Seorang raja Nashrani mengundang salah satu ulama kaum Muslimin yang bernama Abu Bakar al-Baqillani. Dia hendak menguji kecerdasan si ulama, ditandingkan dengan salah satu rahib terbaiknya. Oleh sang raja, momen ini dipersiapkan dengan baik. Harapannya, ulama kaum Muslimin akan datang dan pergi dengan menanggung malu.
Oleh sang raja, pintu istana dibuat setinggi setengah badan. Tujuannya, agar al-Baqillani masuk ke dalam istananya dengan menunduk. Mengetahui maksud si raja, sang ulama dengan cerdas membalikkan badan, melangkah mundur masuk melalui pintu tersebut. Sang raja kesal. Satu strateginya kalah telak.
Sesampainya di hadapan raja yang didampingi seorang rahib, sang ulama menyampaikan pertanyaan, “Dimana anakmu, wahai Rahib?”
Bagi seorang rahib, pertanyaan tersebut merupakan aib. Karena mereka mengklaim sebagai orang suci yang tak layak menyentuh wanita. Mereka mengharamkan diri dari menikah.
“Celakalah! Mengapa engkau bertanya demikian kepadaku?” bentak sang rahib. Marah.
“Engkau membantah mempunyai anak, tapi dengan mudahnya kau katakan bahwa Allah memiliki anak?” seketika itu juga, sang raja dan rahib diam. Keduanya kalah telah untuk kedua kali.
Tak lama berselang, sang rahib pun bertanya tentang fitnah bahwa Ummul Mukminin ‘Aisyah telah berzina dengan sahabat Shafwan bin Mu’aththal.
“Ummul Mukminin ‘Aisyah binti Abu Bakar adalah sama dengan Maryam binti ‘Imran. Keduanya orang suci.

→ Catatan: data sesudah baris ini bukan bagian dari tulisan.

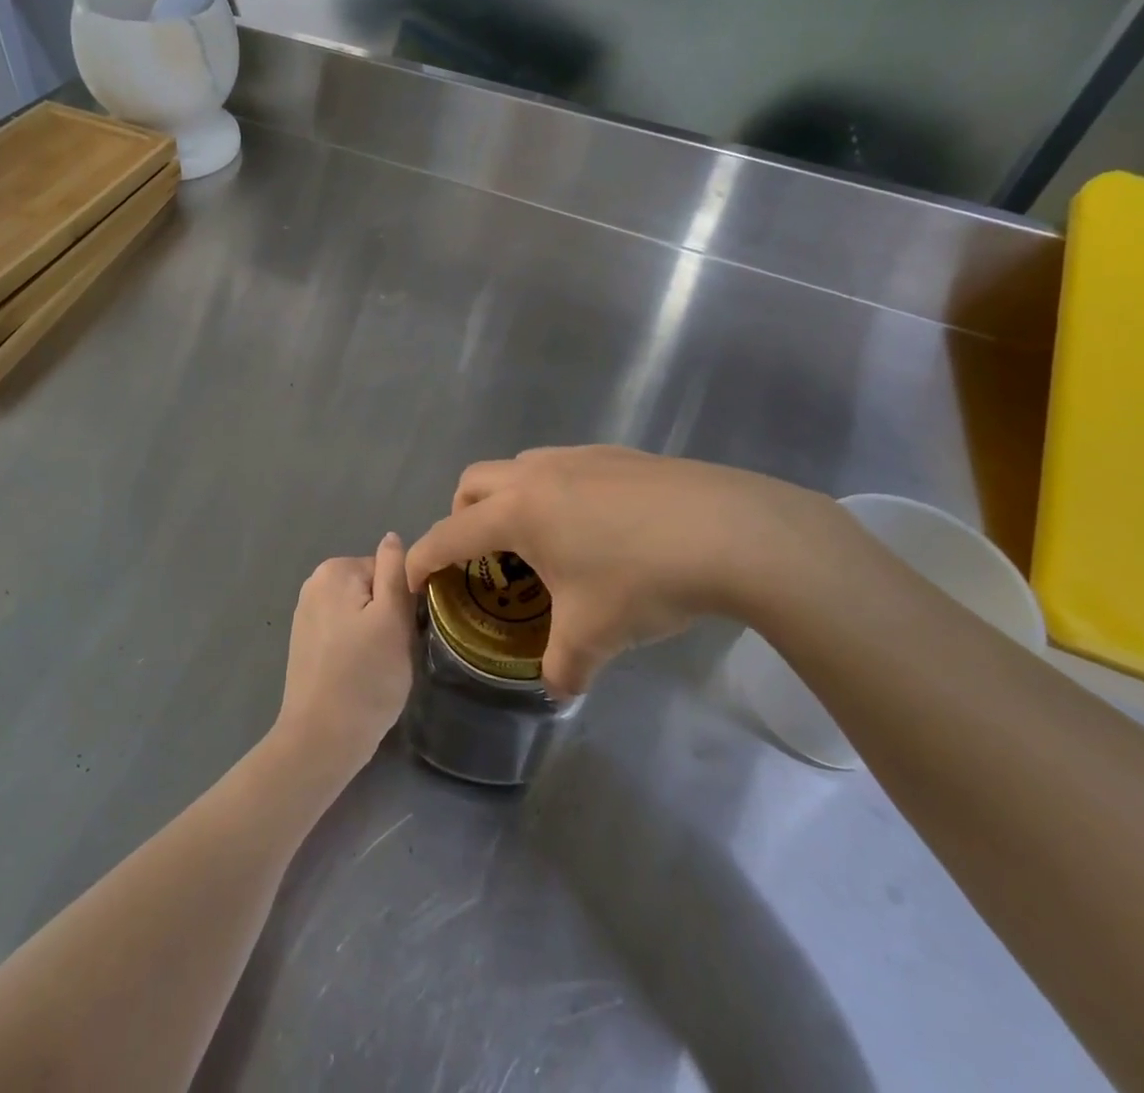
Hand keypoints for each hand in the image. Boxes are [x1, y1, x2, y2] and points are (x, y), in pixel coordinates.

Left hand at [272, 533, 416, 778]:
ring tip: (375, 666)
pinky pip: (344, 631)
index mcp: (335, 570)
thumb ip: (395, 571)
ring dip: (374, 633)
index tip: (403, 632)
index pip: (388, 570)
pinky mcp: (305, 642)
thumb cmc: (366, 678)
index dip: (402, 601)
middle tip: (391, 652)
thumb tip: (392, 537)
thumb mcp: (394, 618)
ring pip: (360, 612)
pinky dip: (355, 647)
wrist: (321, 739)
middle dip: (387, 616)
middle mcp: (314, 583)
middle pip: (373, 589)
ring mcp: (306, 613)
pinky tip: (357, 674)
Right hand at [406, 446, 868, 696]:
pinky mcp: (618, 454)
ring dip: (510, 500)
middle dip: (462, 517)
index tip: (411, 579)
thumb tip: (557, 689)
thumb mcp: (595, 636)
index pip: (448, 534)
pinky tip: (597, 528)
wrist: (731, 531)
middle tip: (482, 558)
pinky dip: (556, 493)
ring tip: (543, 543)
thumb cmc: (643, 580)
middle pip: (473, 482)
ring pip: (520, 468)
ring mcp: (579, 457)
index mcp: (517, 512)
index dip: (422, 558)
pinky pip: (565, 467)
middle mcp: (537, 474)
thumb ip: (563, 667)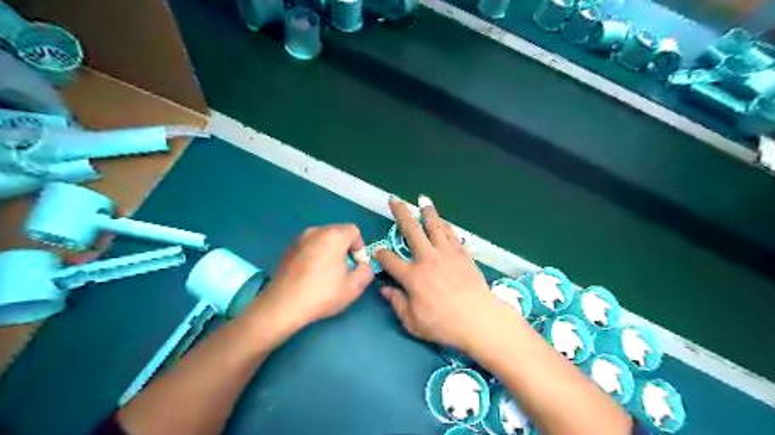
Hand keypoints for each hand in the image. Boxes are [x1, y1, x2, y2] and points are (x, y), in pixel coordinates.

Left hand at [250, 224, 374, 336]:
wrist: (283, 305)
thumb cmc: (322, 294)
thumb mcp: (354, 287)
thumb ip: (366, 271)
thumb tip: (362, 265)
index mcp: (333, 235)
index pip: (354, 231)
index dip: (359, 247)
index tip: (355, 266)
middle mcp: (315, 231)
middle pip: (338, 233)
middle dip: (345, 249)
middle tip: (343, 271)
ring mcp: (299, 239)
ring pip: (323, 240)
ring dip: (329, 252)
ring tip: (326, 274)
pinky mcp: (288, 249)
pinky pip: (309, 247)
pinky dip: (315, 255)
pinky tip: (311, 276)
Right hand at [375, 196, 509, 354]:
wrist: (479, 320)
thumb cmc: (444, 325)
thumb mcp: (413, 322)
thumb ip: (397, 303)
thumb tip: (384, 289)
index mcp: (412, 276)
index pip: (389, 259)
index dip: (380, 254)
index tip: (377, 251)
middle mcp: (427, 258)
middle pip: (410, 230)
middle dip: (400, 213)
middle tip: (394, 200)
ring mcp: (446, 253)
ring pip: (434, 226)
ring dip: (427, 212)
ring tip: (423, 200)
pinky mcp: (462, 254)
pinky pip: (452, 235)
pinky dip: (446, 226)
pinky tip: (443, 222)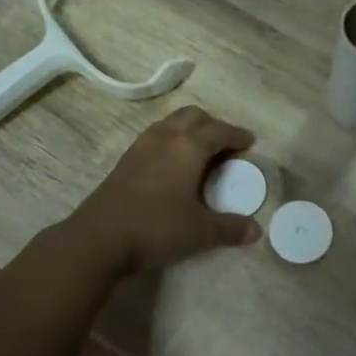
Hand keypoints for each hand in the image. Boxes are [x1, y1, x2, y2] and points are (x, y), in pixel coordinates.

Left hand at [70, 107, 261, 274]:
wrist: (99, 238)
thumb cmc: (156, 227)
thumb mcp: (200, 231)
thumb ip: (230, 228)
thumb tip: (256, 230)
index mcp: (188, 146)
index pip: (219, 131)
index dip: (237, 135)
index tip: (249, 142)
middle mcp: (165, 137)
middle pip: (193, 117)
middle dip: (212, 125)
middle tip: (225, 145)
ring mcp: (141, 146)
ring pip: (171, 124)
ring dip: (189, 131)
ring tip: (200, 153)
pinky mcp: (125, 160)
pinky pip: (156, 137)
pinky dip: (171, 142)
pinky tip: (172, 166)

Ummul Mukminin ‘Aisyah bersuami dan tidak memiliki anak, tapi Maryam binti ‘Imran tidak bersuami dan memiliki anak. Jika tuduhan zina dialamatkan kepada Ummul Mukminin ‘Aisyah, tentu tuduhan itu lebih layak ditujukan kepada Maryam binti ‘Imran. Tapi Allah Ta’ala menjaga dan mensucikan keduanya.”
Dengan jawaban yang cerdas ini, seorang raja dan rahib Nashrani terbungkam untuk ketiga kalinya. Betapa mereka telah menutupi logikanya hingga memiliki keyakinan yang rancu dan berstandar ganda.
Argumen cerdas ini hendaknya dimiliki oleh para dai, ustadz, dan kaum Muslimin lainnya. Agar kebenaran bisa disampaikan dengan hikmah yang bisa menundukkan logika karena benar-benar logis.
Semoga Allah Ta’ala melimpahkan hidayah-Nya. Sebab jika mereka saja mengaku suci sehingga tidak menikah karena menikah menjadi jalan memiliki anak, mengapa tuhan mereka tuduh memiliki anak?